The Company had suffered disruption from early strikes, labour disputes and off course the sectarian problems which prompted the Battle of the Blue Heaps, but by the mid 1850’s the town they had planned was starting to take shape and the Iron Works had become a industrial leader. However, with the collapse of the Northumberland District Bank which had been keeping the works a float the creditors were beginning to gather.
The Iron Works was forced into receivership in the late 1850’s and was kept running by 3 Inspectors. It was about this time that a group of local business men got together and created the Derwent & Consett Iron Company. They took control of the struggling Works and began to turn the business around. 6 years later it was found necessary to form a new company and in 1864 Consett Iron Company (Limited) was born.

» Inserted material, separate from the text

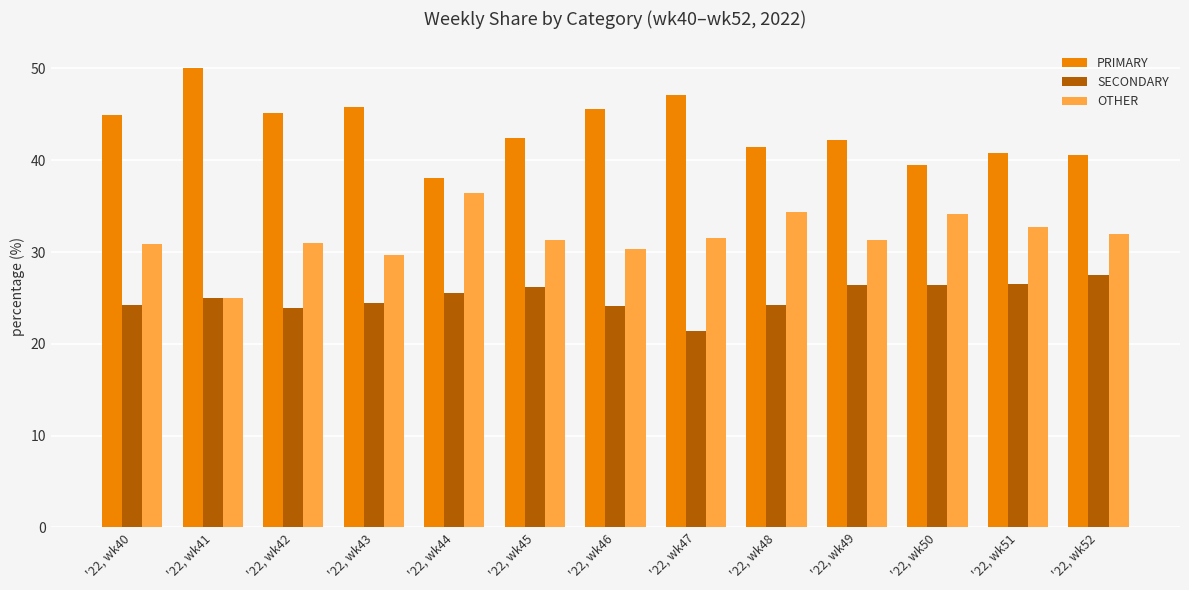

What is the greatest value displayed?

50.0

A few years later in October 1869 John Priestman, the manager at the time left and was followed by Mr William Jenkins formerly of Dowlais Iron Company, Wales. Initial Jenkins had been warned against taking up a position at Consett as most people had forecast its doom due to its isolated location and lack of ironstone. It was credit to his great foresight that he decided instead to make a visit to Consett to assess not only the natural resources of the area but also its workers.

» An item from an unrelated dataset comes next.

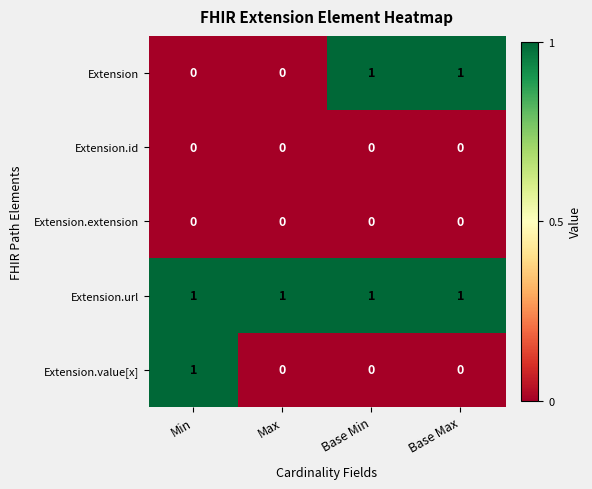

Is it true that Extension.value[x] equals 0 at Max?

True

A new chapter of the Consett Iron Works had begun. Jenkins was a force to be reckoned with and brought in a new way of thinking about business. He took note of trends and new innovations and began to specialise in plate and he also invested in a small steel plant inside the works site itself initially as a small part but which eventually became the parent of the company by pure demand. He was forward thinking, an advocate for his workers and a man held in great esteem throughout the iron and steel community.
Jenkins died in 1895 in Consett Hall, where he had resided for 26 years only a few days after his beloved wife. He was respected and loved by the whole community, from businessmen to the humble workers and the town mourned. This mans foresight and drive had taken Consett Works through times of industrial decline of Iron and driven forward to making it the giant of Steel, surpassed by only a very few others in the country. The little usurper on the desolate hillside, miles from the sea, had done what most other Iron Works in the North had not, it had survived and thrived.